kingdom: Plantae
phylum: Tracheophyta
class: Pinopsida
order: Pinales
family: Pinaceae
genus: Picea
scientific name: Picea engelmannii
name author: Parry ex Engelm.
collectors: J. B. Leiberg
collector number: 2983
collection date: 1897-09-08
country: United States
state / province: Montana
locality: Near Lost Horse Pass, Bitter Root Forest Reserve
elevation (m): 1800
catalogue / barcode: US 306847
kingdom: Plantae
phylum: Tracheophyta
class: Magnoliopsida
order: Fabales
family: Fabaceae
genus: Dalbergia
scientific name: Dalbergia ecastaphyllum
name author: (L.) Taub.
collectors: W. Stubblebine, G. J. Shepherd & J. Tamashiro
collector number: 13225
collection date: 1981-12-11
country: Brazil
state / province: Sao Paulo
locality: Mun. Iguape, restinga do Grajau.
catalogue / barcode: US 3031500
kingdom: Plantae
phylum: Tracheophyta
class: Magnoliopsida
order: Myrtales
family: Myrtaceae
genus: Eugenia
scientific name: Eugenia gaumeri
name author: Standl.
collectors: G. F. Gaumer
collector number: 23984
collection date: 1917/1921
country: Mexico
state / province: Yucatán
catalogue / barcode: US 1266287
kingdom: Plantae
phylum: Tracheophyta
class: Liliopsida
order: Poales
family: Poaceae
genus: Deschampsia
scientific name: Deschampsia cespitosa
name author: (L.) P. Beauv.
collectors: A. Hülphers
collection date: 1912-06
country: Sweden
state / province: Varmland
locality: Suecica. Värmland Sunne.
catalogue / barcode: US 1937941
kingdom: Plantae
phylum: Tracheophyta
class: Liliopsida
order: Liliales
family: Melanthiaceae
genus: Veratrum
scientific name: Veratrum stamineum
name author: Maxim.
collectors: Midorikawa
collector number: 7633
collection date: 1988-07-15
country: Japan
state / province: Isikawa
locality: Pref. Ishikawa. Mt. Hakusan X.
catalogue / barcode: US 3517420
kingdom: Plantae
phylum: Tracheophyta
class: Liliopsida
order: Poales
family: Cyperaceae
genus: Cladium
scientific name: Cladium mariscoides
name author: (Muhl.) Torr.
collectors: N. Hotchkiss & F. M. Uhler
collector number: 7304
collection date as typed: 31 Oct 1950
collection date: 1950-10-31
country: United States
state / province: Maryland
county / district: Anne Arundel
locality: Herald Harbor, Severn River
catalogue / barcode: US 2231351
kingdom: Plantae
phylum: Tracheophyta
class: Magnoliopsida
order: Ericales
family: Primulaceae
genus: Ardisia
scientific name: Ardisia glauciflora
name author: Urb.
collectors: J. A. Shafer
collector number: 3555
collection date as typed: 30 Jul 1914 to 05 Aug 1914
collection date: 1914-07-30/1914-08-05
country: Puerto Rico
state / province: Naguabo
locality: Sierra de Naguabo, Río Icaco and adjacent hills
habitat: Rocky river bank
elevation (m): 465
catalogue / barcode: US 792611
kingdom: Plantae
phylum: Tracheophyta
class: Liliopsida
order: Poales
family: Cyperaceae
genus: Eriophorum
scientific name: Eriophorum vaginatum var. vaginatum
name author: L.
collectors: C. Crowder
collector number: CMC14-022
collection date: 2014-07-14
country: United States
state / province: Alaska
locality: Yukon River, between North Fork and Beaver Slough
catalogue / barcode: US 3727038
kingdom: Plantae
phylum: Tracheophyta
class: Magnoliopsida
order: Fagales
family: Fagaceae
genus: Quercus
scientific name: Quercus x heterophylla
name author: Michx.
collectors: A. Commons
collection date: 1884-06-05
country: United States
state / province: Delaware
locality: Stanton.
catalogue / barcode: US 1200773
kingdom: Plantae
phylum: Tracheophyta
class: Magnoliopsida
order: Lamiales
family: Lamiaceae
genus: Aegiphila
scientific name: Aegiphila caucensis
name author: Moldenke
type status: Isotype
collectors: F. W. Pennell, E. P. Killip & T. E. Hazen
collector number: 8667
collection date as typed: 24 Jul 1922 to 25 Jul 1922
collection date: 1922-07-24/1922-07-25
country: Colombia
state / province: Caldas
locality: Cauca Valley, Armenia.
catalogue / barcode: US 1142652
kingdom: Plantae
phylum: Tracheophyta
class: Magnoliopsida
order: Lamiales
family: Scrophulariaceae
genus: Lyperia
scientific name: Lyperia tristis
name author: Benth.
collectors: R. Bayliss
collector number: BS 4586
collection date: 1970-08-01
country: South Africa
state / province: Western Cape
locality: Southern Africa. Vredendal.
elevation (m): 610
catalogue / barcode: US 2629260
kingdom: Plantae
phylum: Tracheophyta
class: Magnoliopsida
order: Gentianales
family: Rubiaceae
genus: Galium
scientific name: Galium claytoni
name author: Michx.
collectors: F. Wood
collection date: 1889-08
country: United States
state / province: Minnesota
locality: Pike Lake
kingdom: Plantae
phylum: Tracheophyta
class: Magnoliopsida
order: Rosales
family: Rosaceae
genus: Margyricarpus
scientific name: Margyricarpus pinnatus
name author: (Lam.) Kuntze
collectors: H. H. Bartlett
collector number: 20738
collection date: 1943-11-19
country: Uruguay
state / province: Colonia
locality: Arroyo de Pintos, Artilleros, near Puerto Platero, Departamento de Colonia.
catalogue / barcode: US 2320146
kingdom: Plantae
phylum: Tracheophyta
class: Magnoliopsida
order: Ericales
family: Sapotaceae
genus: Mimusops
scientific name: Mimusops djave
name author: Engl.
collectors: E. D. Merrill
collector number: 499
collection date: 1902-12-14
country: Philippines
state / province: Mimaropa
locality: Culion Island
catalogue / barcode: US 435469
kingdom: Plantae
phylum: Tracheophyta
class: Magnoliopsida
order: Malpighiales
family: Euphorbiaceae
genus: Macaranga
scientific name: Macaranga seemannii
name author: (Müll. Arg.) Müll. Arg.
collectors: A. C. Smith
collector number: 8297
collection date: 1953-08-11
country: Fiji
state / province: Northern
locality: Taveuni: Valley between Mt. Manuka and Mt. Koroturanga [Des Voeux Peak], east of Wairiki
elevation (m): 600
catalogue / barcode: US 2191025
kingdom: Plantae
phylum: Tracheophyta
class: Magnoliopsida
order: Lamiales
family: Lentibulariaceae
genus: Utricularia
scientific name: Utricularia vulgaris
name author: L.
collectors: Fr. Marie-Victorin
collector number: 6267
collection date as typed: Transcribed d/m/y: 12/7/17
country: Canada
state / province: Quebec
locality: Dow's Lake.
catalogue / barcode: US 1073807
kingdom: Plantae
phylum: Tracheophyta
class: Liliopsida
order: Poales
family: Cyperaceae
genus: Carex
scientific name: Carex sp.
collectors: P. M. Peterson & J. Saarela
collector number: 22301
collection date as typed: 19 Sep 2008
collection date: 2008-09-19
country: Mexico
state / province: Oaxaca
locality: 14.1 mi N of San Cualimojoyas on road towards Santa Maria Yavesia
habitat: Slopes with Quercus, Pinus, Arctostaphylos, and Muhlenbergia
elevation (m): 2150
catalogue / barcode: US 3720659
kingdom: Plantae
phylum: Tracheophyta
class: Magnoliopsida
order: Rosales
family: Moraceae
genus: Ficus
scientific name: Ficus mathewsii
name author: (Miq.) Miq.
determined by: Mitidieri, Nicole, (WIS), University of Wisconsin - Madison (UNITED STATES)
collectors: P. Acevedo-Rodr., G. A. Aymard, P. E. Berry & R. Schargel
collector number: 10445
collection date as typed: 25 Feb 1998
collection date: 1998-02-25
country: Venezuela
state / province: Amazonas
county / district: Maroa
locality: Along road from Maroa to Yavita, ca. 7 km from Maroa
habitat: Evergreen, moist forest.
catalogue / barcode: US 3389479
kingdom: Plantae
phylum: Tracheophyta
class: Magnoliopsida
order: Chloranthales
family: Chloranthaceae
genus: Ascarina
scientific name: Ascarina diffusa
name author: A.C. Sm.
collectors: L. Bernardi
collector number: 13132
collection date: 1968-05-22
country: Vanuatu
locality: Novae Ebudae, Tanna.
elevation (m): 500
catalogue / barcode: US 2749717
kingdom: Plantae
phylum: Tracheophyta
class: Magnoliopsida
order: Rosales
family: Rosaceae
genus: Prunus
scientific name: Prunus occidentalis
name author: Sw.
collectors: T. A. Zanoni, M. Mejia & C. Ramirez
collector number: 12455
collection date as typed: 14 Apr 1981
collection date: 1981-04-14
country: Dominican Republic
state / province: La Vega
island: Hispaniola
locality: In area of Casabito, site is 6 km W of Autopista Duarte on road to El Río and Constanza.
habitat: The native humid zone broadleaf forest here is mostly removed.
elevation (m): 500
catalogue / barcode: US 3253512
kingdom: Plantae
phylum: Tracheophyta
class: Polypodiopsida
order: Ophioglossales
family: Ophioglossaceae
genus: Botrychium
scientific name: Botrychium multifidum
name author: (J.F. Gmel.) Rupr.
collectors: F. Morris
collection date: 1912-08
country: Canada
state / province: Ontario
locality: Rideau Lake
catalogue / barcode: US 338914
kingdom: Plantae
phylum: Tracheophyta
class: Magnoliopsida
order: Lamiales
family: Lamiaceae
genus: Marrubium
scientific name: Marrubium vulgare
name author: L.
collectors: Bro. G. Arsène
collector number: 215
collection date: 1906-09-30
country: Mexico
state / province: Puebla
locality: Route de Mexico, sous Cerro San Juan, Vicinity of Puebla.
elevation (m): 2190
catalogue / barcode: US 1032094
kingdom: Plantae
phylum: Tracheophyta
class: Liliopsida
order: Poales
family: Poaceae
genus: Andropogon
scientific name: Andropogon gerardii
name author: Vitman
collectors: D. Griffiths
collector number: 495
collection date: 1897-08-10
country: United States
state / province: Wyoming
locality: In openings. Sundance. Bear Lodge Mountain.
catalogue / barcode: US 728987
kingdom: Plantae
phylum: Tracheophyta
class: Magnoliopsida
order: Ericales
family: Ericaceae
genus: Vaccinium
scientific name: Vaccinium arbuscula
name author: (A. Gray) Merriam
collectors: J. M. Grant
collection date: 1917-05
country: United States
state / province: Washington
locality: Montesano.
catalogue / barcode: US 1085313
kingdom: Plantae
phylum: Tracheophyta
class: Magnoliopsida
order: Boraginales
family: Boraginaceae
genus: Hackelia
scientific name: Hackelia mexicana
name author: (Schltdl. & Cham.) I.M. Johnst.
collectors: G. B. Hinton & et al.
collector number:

*GOAL:*
Convert the lines of the records starting at the one containing "order: Ophioglossales" and ending with the one containing "catalogue / barcode: US 338914" into a JSON list of strings, one string per line, omitting blank lines.

*EXERCISE ANSWER:*
[
  "order: Ophioglossales",
  "family: Ophioglossaceae",
  "genus: Botrychium",
  "scientific name: Botrychium multifidum",
  "name author: (J.F. Gmel.) Rupr.",
  "collectors: F. Morris",
  "collection date: 1912-08",
  "country: Canada",
  "state / province: Ontario",
  "locality: Rideau Lake",
  "catalogue / barcode: US 338914"
]